Meet the Expert: Dr. Marc P. Klinkhamer, Principal Consultant
Tell us a little bit about yourself outside of work.
Sometimes people ask me how I spend my free time and then my answer is simple: I have three children! Of course they are a joy: two of them are adults and one is an adolescent, never a dull day with them around and they are well capable of living their lives. Occasionally, they ask me for advice and sometimes I give them advice unasked for. When they were younger, the role of coach, advisor, parent was much heavier for me and my wife and to be honest, we were not always sure about if what we decided as parent was right. Also, we did not know for sure if everything would turn out fine for them in the future.
What are the biggest challenges on the horizon for our industry / for our clients?
And this very uncertainty brings me to the medical device industry that is facing a new regulation to become applicable next year in the European Union (EU). Maybe for some of you it is clear what I am hinting at, but let me give some background.
In order to keep the EU legislation up to date with medical advances and to ensure better protection of public health and patient safety, two regulations saw the light in 2017: the Medical Devices Regulation (MDR) and the In Vitro Diagnostic Medical Devices Regulation (IVDR). The European Commission has worked hard to generate this legislation and did it with the best intentions, as a good parent would do. As a result, transparency and traceability will improve, surveillance reinforced and clinical investigation requirements for medical devices increased.

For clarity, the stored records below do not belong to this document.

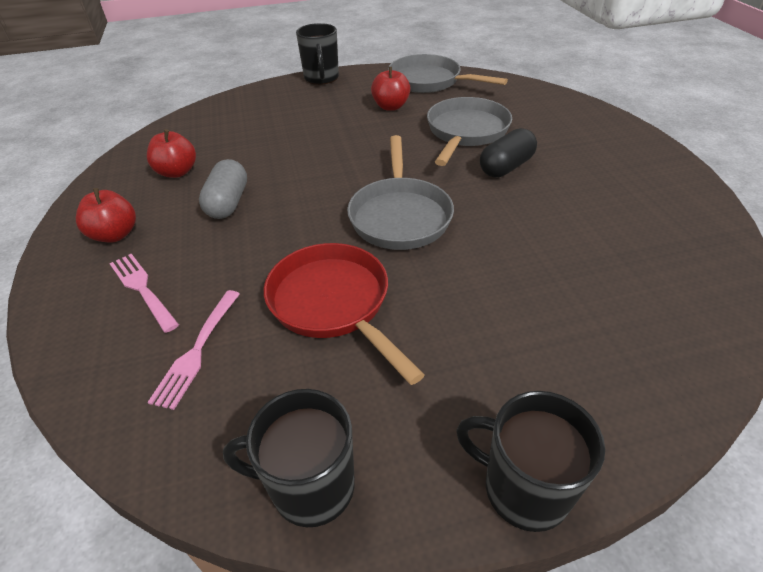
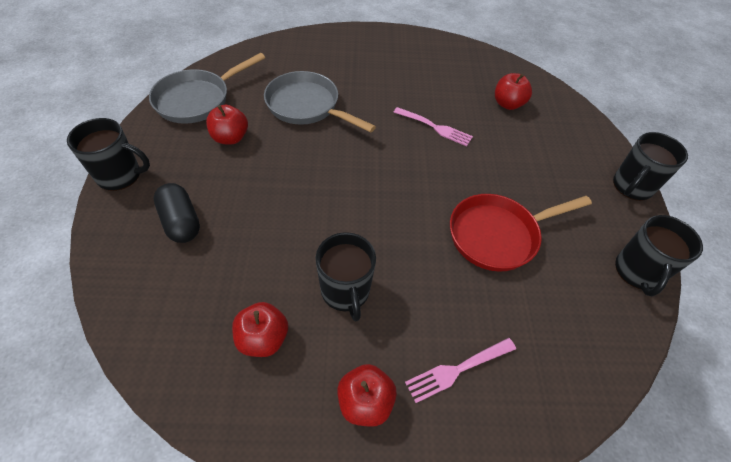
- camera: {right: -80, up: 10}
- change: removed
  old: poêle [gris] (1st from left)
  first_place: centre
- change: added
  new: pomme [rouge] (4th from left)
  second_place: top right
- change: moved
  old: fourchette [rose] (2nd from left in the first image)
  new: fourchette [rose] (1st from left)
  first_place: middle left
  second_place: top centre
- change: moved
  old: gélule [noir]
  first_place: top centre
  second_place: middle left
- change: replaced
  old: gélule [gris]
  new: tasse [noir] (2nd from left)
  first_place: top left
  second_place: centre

Despite all these good things, I can imagine that the Commission has some concerns because timing becomes critical. This exists too within the medical device industry and the advisors supporting them. With the Medical Devices Regulation coming applicable by May 2020, the industry has a challenge to become compliant and needs to take a great effort. On top of that, the challenge is that all devices, including those already on the market, need to be re-certified by Notified Bodies. Last but not least, the situation is that also Notified Bodies need to be approved to be able to certify the devices for the new legislation. This approval is a lengthy process and at this time only one Notified Body is approved to perform MDR-certifications; to put this into the right perspective, for the current device legislation more than 50 Notified Bodies are approved. So will everything turn out fine for medical devices in the future? I think so, but it will be a challenge indeed.
What’s your number one goal right now?
So from a business point of view, my number one goal is to make sure that ProPharma Group clients are prepared for the MDR and that their medical devices will remain on the market and available for the patients that need them. It is not an easy task because, as you can imagine, the demand on the Notified Bodies is great and their capacity limited. Another challenge is in meeting the new requirements of the MDR. On one hand the text in the legislation has become much clearer and easier to interpret compared to the ‘old’ legislation. On the other hand, the new requirements do need additional explanation to fully understand them. This explanation is planned for, but not yet available. Waiting for this is not an option, so based on the expertise of our team of consultants the best possible solution is created.
In brief, there is a bumpy road ahead of us all and I am optimistic that it will end well for the medical device industry and the patients they serve.